• [Exercise 1]: Reproduce a passage from the forum thread on splice pipes below. Begin at the words "H&H Specialties, SECOA, THERN." and stop after the words "for regular pipe.".
• [Exercise 2]: In the forum thread on splice pipes below, in what lengths does H&H sell splices as a stand-alone item?
• [Exercise 3]:
Using the forum thread on splice pipes below, decide whether each statement agrees with it. Give yes or no for each, and quote the words that decide it.
(a) THERN sells splices as a stand-alone item.
(b) 1" sch 40 fits inside 1.25" sch 40.
(c) The pipe and tube supply in Illinois had no minimum order.

• [Provided text]:
+++
1" sch 40 fits nicely inside 1.25" sch 40, but that's a less common batten size.


----------



## MPowers

FatherMurphy said:


> JR Clancy sells a splice pipe that fits fairly snugly inside 1.5" Sch 40, but I haven't found a separate source for it, I...................



H&H Specialties, SECOA, THERN. H&H sells them as a stand alone item in 18" and 24" lengths. THERN only sells them with the batten and rigging. I'm not sure if SECOA sells them as a stand alone item, call and ask. I suspect that most rigging manufacturers sell them with their systems, but again, I do not know individual company policies as to stand alone sales.


----------



## FatherMurphy

By 'separate source' I wasn't thinking in terms of other rigging suppliers as much as a source for the raw pipe, in order to buy full sticks and cut my own as needed. MSRP for JRC's splices is $15 each, iirc, which seems a bit high compared to the per-foot price for regular pipe.


----------



## MPowers

OH! Bulk source, gotcha. A few years back I sourced a pipe and tube supply somewhere in Illinois, IIRC. They had the product but had a minimum order of$2500.00 which was a lot more tube than I needed. I'll look around this weekend and see if I can find the file with the info. In the meantime, search for manufacturers of structural tubing and pipe, I seem to recall that's how I found the company.
+++
• [Data records]:
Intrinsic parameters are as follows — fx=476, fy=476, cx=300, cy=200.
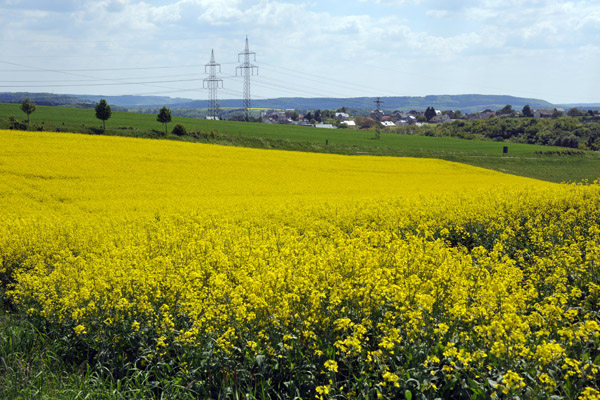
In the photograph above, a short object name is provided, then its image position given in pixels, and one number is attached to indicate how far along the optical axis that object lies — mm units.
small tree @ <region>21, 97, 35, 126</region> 44344
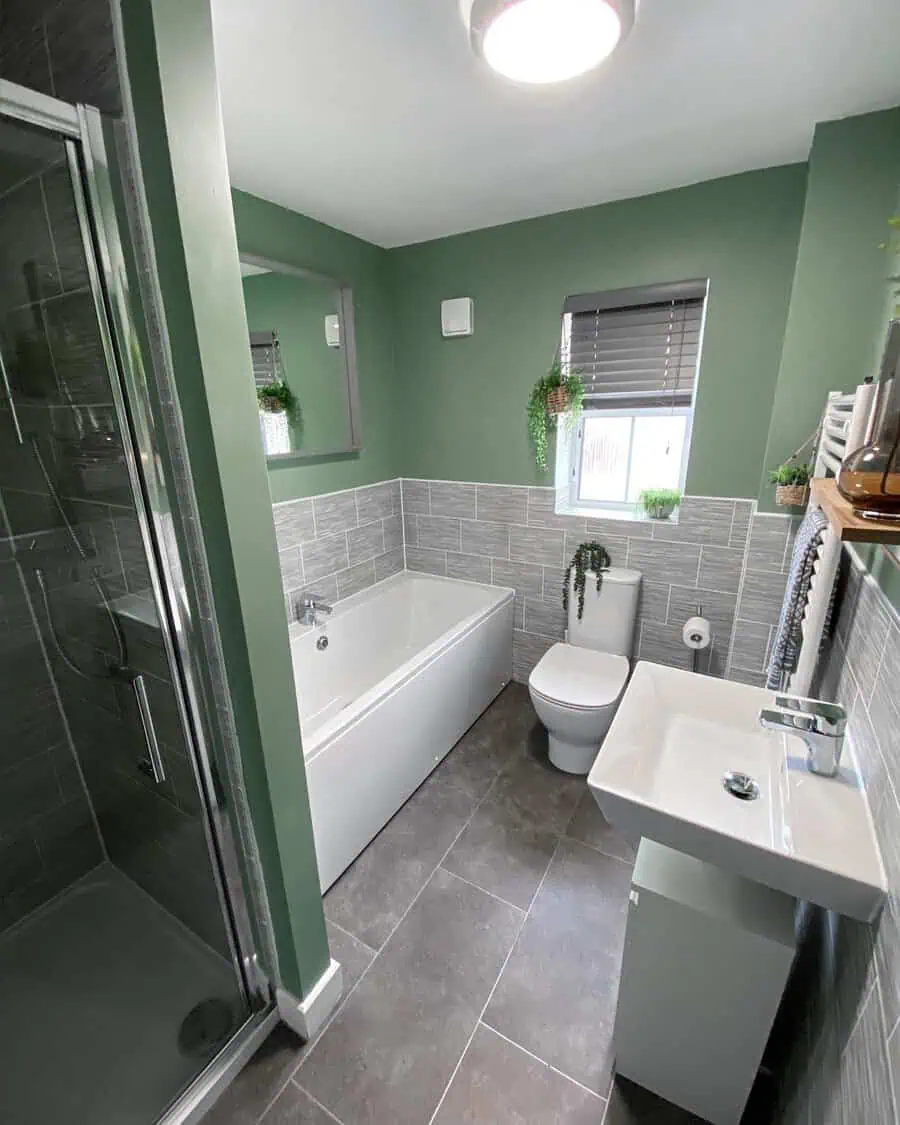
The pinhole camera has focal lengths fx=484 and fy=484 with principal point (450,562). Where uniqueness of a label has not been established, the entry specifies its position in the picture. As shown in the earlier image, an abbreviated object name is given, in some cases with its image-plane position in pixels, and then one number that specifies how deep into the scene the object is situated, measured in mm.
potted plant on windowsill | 2289
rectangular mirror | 2139
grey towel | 1271
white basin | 821
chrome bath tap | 2354
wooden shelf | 687
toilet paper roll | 2139
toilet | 2021
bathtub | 1661
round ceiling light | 998
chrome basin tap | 993
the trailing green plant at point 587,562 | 2408
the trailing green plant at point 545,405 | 2312
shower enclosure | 949
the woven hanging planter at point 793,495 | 1720
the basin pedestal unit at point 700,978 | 965
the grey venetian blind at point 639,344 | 2100
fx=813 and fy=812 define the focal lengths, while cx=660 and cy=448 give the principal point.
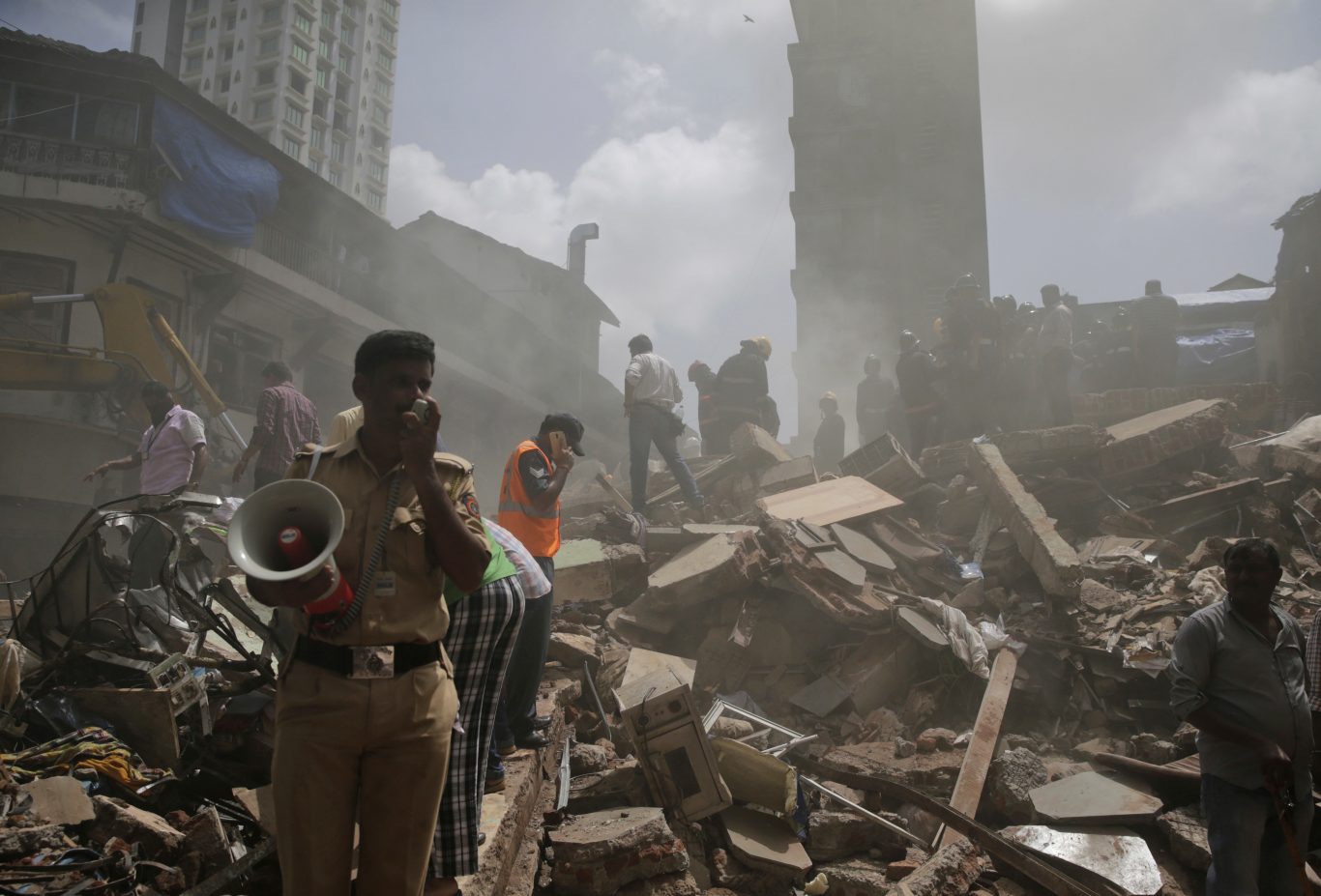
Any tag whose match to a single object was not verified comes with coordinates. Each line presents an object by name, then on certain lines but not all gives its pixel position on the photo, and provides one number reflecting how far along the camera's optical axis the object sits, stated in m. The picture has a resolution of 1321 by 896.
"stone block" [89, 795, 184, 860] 2.78
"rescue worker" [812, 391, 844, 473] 12.94
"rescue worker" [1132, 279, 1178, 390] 11.66
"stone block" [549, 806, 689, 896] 3.33
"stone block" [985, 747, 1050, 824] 4.49
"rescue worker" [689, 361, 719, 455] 11.32
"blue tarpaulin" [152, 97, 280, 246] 13.95
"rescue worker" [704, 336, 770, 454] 10.80
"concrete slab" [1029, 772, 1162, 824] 4.30
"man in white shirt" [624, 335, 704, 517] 8.15
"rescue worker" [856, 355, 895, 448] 13.04
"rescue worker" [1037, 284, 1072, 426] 10.23
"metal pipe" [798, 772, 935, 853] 4.21
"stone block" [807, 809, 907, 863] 4.19
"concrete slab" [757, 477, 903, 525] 7.64
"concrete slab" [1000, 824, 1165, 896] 3.96
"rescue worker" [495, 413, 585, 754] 3.67
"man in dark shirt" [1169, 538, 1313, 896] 3.27
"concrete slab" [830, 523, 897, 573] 6.95
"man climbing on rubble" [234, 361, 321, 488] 6.35
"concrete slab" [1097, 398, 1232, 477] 8.62
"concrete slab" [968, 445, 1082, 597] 6.27
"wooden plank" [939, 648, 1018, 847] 4.55
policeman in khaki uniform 1.78
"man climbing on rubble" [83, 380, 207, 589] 6.33
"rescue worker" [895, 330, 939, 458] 10.24
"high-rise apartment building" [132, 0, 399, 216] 47.69
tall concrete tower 23.53
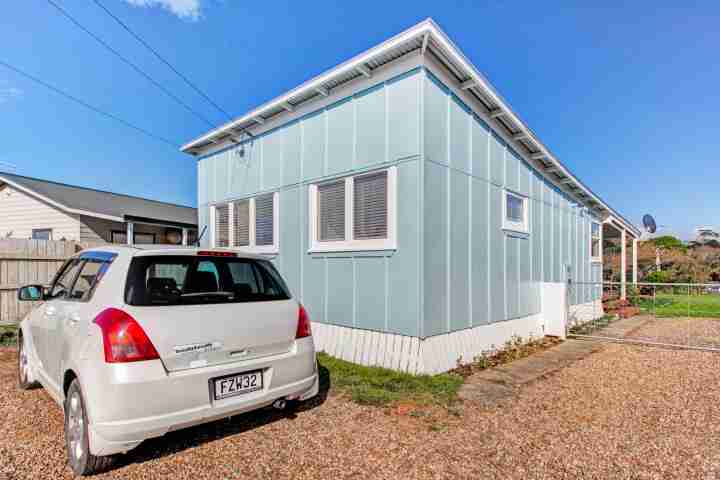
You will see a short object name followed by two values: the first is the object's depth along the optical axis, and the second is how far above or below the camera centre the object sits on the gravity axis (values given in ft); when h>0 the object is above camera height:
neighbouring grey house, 40.29 +4.25
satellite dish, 59.67 +4.64
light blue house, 16.65 +2.75
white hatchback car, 7.64 -2.29
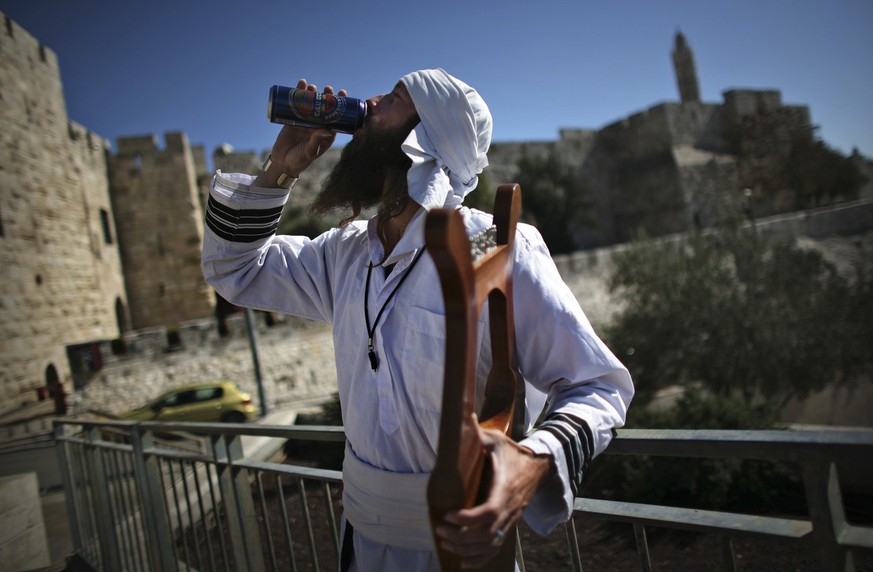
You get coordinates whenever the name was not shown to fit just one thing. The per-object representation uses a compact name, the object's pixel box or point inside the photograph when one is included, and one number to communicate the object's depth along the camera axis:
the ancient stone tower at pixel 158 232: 16.52
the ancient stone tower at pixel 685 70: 37.53
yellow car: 10.07
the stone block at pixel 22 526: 3.47
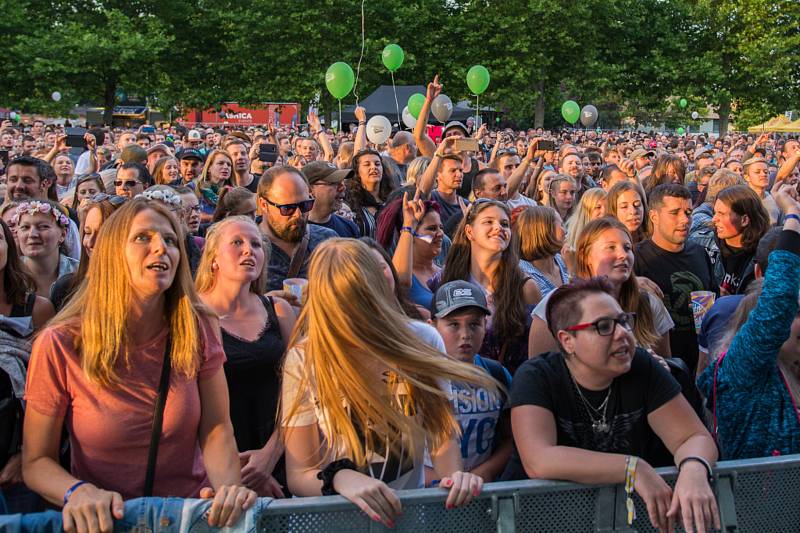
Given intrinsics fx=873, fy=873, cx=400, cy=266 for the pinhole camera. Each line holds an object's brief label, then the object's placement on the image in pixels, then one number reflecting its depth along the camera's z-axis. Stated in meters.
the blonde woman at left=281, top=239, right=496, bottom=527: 2.74
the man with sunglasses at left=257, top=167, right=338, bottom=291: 4.95
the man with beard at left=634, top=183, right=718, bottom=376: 5.00
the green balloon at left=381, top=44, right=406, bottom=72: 18.50
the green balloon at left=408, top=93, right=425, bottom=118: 18.34
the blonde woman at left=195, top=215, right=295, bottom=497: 3.46
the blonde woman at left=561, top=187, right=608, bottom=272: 6.04
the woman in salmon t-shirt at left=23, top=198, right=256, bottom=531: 2.62
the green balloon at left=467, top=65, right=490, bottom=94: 17.88
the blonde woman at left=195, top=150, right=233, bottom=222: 7.86
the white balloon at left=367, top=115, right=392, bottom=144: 15.38
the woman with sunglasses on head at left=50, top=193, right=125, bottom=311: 4.25
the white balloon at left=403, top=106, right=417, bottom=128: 20.93
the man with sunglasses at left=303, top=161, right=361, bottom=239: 5.92
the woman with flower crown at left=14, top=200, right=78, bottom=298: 4.77
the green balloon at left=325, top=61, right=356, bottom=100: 15.41
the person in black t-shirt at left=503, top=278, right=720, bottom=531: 2.86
+++
• [Answer section 1]:
H&H Specialties, SECOA, THERN. H&H sells them as a stand alone item in 18" and 24" lengths. THERN only sells them with the batten and rigging. I'm not sure if SECOA sells them as a stand alone item, call and ask. I suspect that most rigging manufacturers sell them with their systems, but again, I do not know individual company policies as to stand alone sales.


----------



## FatherMurphy

By 'separate source' I wasn't thinking in terms of other rigging suppliers as much as a source for the raw pipe, in order to buy full sticks and cut my own as needed. MSRP for JRC's splices is $15 each, iirc, which seems a bit high compared to the per-foot price for regular pipe.

• [Answer section 2]: In 18" and 24" lengths.

• [Answer section 3]:
(a) No: "THERN only sells them with the batten and rigging."
(b) Yes: "1" sch 40 fits nicely inside 1.25" sch 40"
(c) No: "They had the product but had a minimum order of$2500.00"